2013. After Thanksgiving, the radio stations start playing Christmas songs. You push the buttons. The red taillights going “up the hill” (you live in the mountains) are close together. You climb a small hill and slow down, seeing what’s ahead. A cop car, flashing lights. The guy tailgating you flips you off. He can’t (yet) see what you see. You sigh; what’s the point? The world does indeed seem more “reactive” these days. Traffic starts moving. California drivers are great in a real emergency (like a large fire beside the road or a body lying in the slow lane) but not so good when there’s just a random cop car on the shoulder. You pick up speed and eventually get beyond the bunch of cars and the last exit leading to a well-populated area. Though only 25 miles from “town” your home is “remote.” The city lights fade behind you as you climb and there you see the bright full moon cresting a conical hill. To the right Orion comes over the horizon in the Santa Ana scoured sky. Wow.

Such beauty. For a minute you think about something incredibly stupid you heard in a documentary about Viking oceanic navigation, “All they had to navigate with was star light.” All? And they could actually DO that, unlike us. We can’t do that. Throw us out to sea without our modern tools and we’re lost. “Hell. UPS can’t even find my HOUSE!” you laugh to yourself.

 “Faithful friends who are dear to us, Gather near to us once more.”

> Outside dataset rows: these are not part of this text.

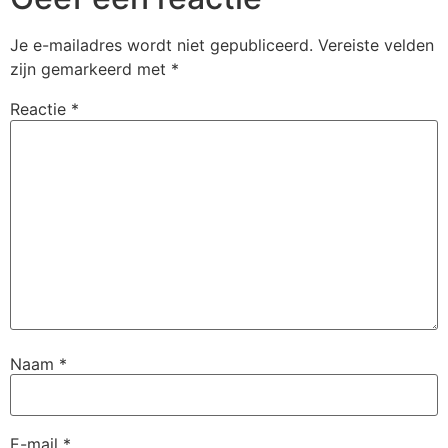
Je e-mailadres wordt niet gepubliceerd.
Vereiste velden
zijn gemarkeerd met
*
Reactie
*
Naam
*
E-mail
*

 Your eyes fill with tears. It’s true. All of them are with you all the time. All the ghosts, the people who have been your Christmases through all your life. “Fate” does not “allow” us all to be together through the years; memory does. Our litany of loss is longer than our manifest of gain. Still, in moments of solitude, motion, beauty, even through the mechanically invoked nostalgia of Christmas through Mohammed’s radio, faithful friends return. Somewhere between the Belt of Orion and the windshield of the car, a little white-haired grandma holds the backdoor open as your dad carries your sleeping brother inside at the end of a two day drive through ground-blizzard white-out  Wyoming. You run, your brother behind you, pulling your sleds through the snow-drifted open meadow toward the forest trails. You stand at the chain-link fence at the airport happy because you see Aunt Martha in her fur coat and high heels walking carefully down the steps; eddies of snow swirl around the landing gear. “Buona Pasqua!” laughs a teenage boy with black hair and blue eyes who takes tips and dispenses hand-towels at the restroom at Milano Centrale. He wears a Santa hat. You walk on the beach talking about poetry with a wildly gesturing Irishman. Your friend stands beside the rails at the Zürich Bahnhof, with a carton of Comella. Outside the station, mist rising from the river mixes with starlight. Your grunge fashioned fourteen year old niece from Colorado summons a smile in spite of her affected Weltschmerz. Truly, there is something funny about a Christmas tree made of beach sand, decorated with lights and paper starfish. A little boy from Sicily teaches you Italian as you cross the Gotthard Pass, “Cascata, cascata,” he says, pointing through the train window at a frozen waterfall. His grandfather opens big sacks containing bread, cheese, and homemade wine, “Un po?” he says. You nod, grateful.